*What the task asks*. Without the images, output every record exactly as it appears.

*Record extracts*.
+---+
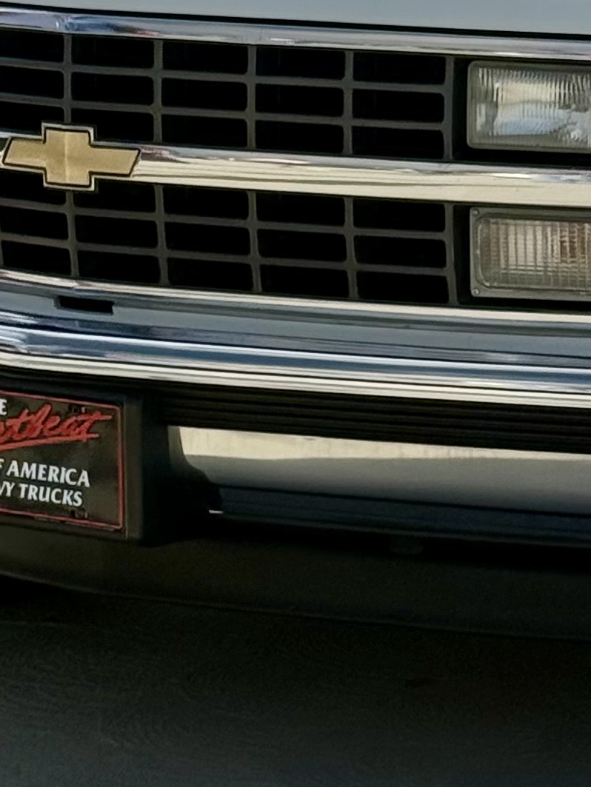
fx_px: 4141
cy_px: 63
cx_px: 834
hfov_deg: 8.0
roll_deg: -0.8
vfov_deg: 10.8
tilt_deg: -4.5
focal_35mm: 182
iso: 100
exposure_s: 1/4329
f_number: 1.78
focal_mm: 6.76
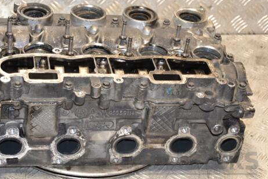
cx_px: 95
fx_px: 652
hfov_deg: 23.1
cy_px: 83
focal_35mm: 88
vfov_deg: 15.6
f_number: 4.8
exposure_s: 1/100
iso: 800
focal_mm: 45
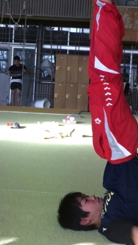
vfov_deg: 27.7
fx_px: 493
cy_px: 86
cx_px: 92
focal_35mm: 76
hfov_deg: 15.9
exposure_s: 1/275
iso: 32
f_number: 2.2
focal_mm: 4.12
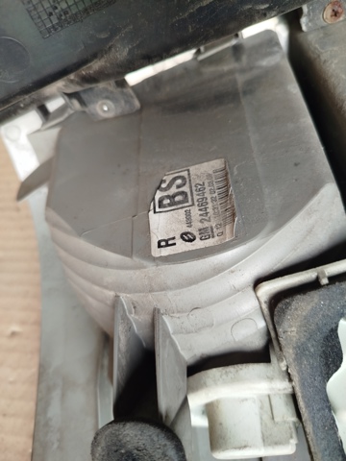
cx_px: 173
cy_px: 230
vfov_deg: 71.6
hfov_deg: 56.8
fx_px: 320
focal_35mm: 24
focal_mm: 5.31
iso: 250
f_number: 1.7
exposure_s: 1/33
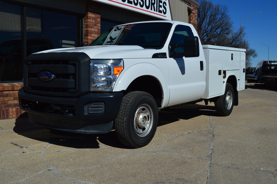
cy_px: 92
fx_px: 300
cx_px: 138
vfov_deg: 34.1
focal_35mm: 39
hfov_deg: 49.6
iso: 125
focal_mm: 26
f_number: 11
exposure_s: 1/500
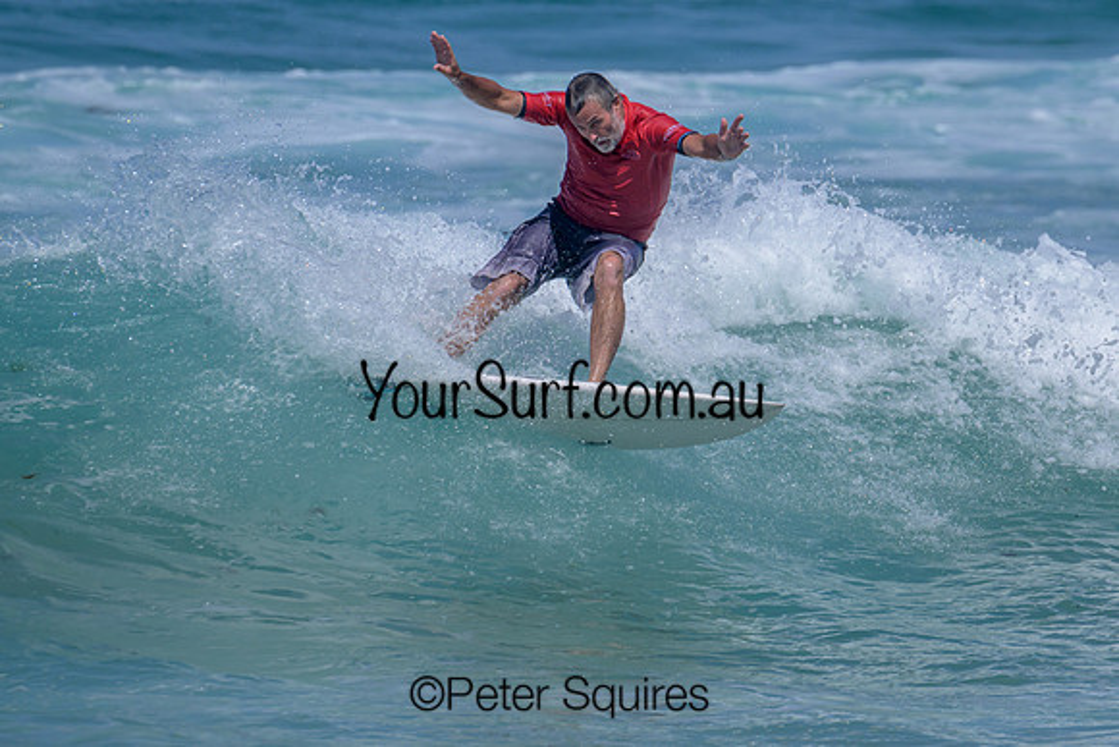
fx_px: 26455
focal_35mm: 851
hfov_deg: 2.4
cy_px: 407
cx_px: 756
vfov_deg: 1.6
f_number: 11
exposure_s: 1/2000
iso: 450
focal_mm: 630
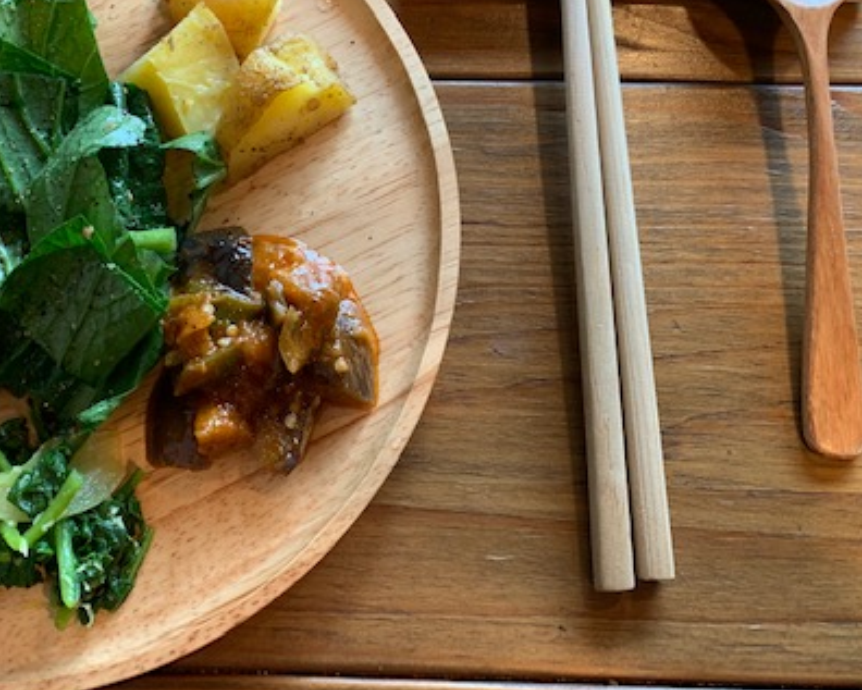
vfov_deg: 35.9
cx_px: 274
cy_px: 192
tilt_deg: -70.7
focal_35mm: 41
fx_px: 1046
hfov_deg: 44.0
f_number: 1.8
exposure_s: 1/50
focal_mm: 4.25
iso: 80
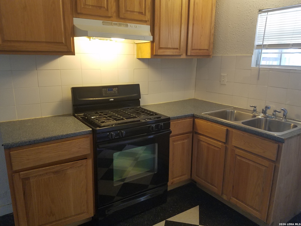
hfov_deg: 67.3
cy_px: 113
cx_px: 150
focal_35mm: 26
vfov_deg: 53.1
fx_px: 226
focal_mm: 4.2
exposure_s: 1/40
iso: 160
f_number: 1.7
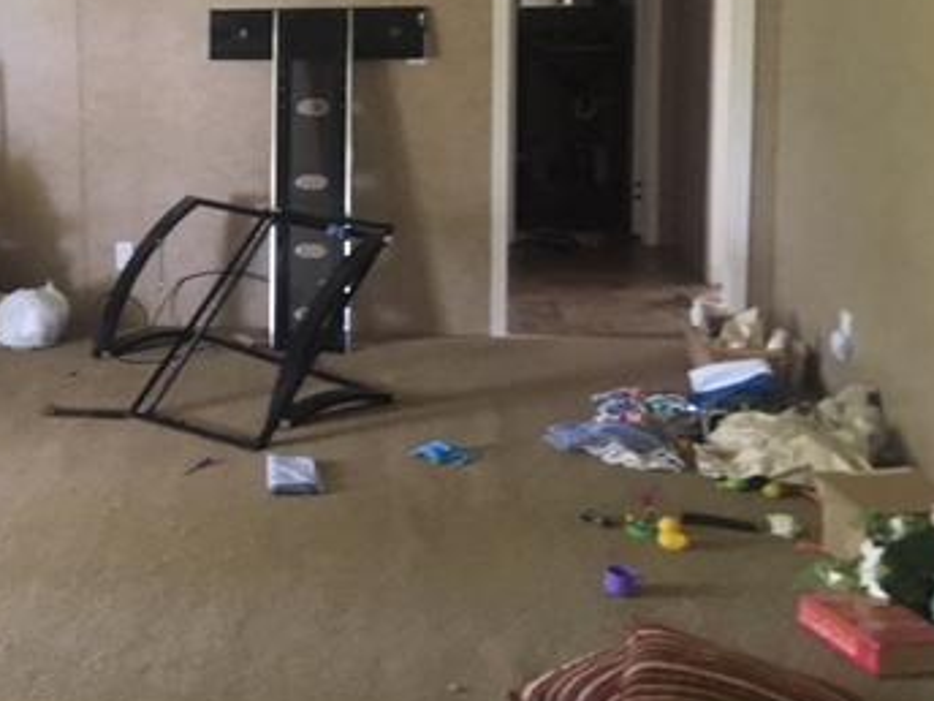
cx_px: 98
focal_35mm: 54
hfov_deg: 33.7
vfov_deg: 26.5
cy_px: 130
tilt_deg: -6.4
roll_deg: +0.8
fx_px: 1457
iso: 250
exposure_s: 1/15
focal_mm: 4.15
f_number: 2.2
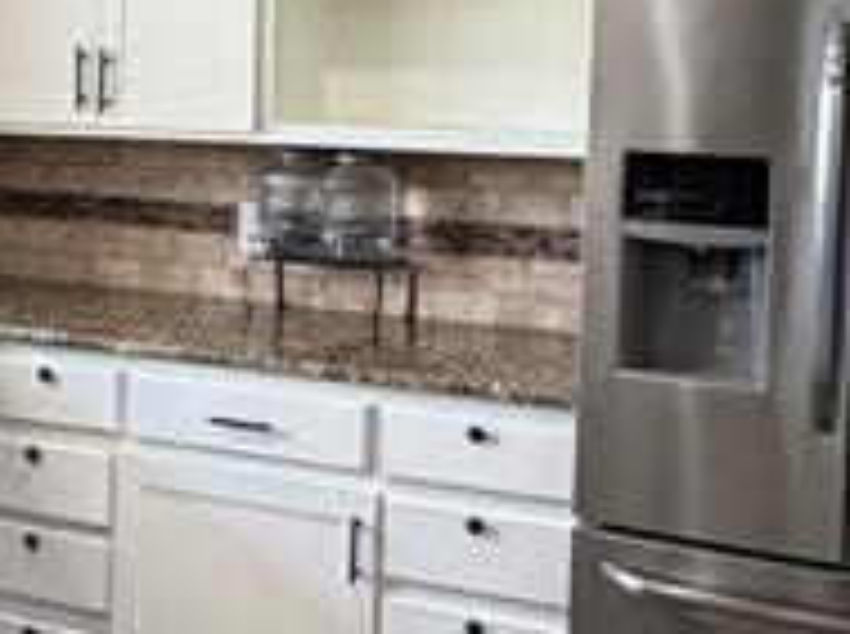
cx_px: 139
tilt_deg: -2.3
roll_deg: +0.7
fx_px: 1863
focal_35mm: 76
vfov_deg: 19.2
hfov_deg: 25.2
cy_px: 166
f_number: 2.2
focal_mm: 2.22
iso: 250
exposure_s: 1/120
+---+
*Expected answer*.
fx_px: 4141
cy_px: 63
cx_px: 834
hfov_deg: 8.0
roll_deg: -0.8
vfov_deg: 10.8
tilt_deg: -4.5
focal_35mm: 182
iso: 100
exposure_s: 1/4329
f_number: 1.78
focal_mm: 6.76
cx_px: 95
fx_px: 652
hfov_deg: 23.1
cy_px: 83
focal_35mm: 88
vfov_deg: 15.6
f_number: 4.8
exposure_s: 1/100
iso: 800
focal_mm: 45
vfov_deg: 27.7
fx_px: 493
cy_px: 86
cx_px: 92
focal_35mm: 76
hfov_deg: 15.9
exposure_s: 1/275
iso: 32
f_number: 2.2
focal_mm: 4.12
cx_px: 173
cy_px: 230
vfov_deg: 71.6
hfov_deg: 56.8
fx_px: 320
focal_35mm: 24
focal_mm: 5.31
iso: 250
f_number: 1.7
exposure_s: 1/33
cy_px: 92
fx_px: 300
cx_px: 138
vfov_deg: 34.1
focal_35mm: 39
hfov_deg: 49.6
iso: 125
focal_mm: 26
f_number: 11
exposure_s: 1/500
fx_px: 26455
focal_35mm: 851
hfov_deg: 2.4
cy_px: 407
cx_px: 756
vfov_deg: 1.6
f_number: 11
exposure_s: 1/2000
iso: 450
focal_mm: 630
vfov_deg: 35.9
cx_px: 274
cy_px: 192
tilt_deg: -70.7
focal_35mm: 41
fx_px: 1046
hfov_deg: 44.0
f_number: 1.8
exposure_s: 1/50
focal_mm: 4.25
iso: 80
hfov_deg: 67.3
cy_px: 113
cx_px: 150
focal_35mm: 26
vfov_deg: 53.1
fx_px: 226
focal_mm: 4.2
exposure_s: 1/40
iso: 160
f_number: 1.7
cx_px: 98
focal_35mm: 54
hfov_deg: 33.7
vfov_deg: 26.5
cy_px: 130
tilt_deg: -6.4
roll_deg: +0.8
fx_px: 1457
iso: 250
exposure_s: 1/15
focal_mm: 4.15
f_number: 2.2
cx_px: 139
tilt_deg: -2.3
roll_deg: +0.7
fx_px: 1863
focal_35mm: 76
vfov_deg: 19.2
hfov_deg: 25.2
cy_px: 166
f_number: 2.2
focal_mm: 2.22
iso: 250
exposure_s: 1/120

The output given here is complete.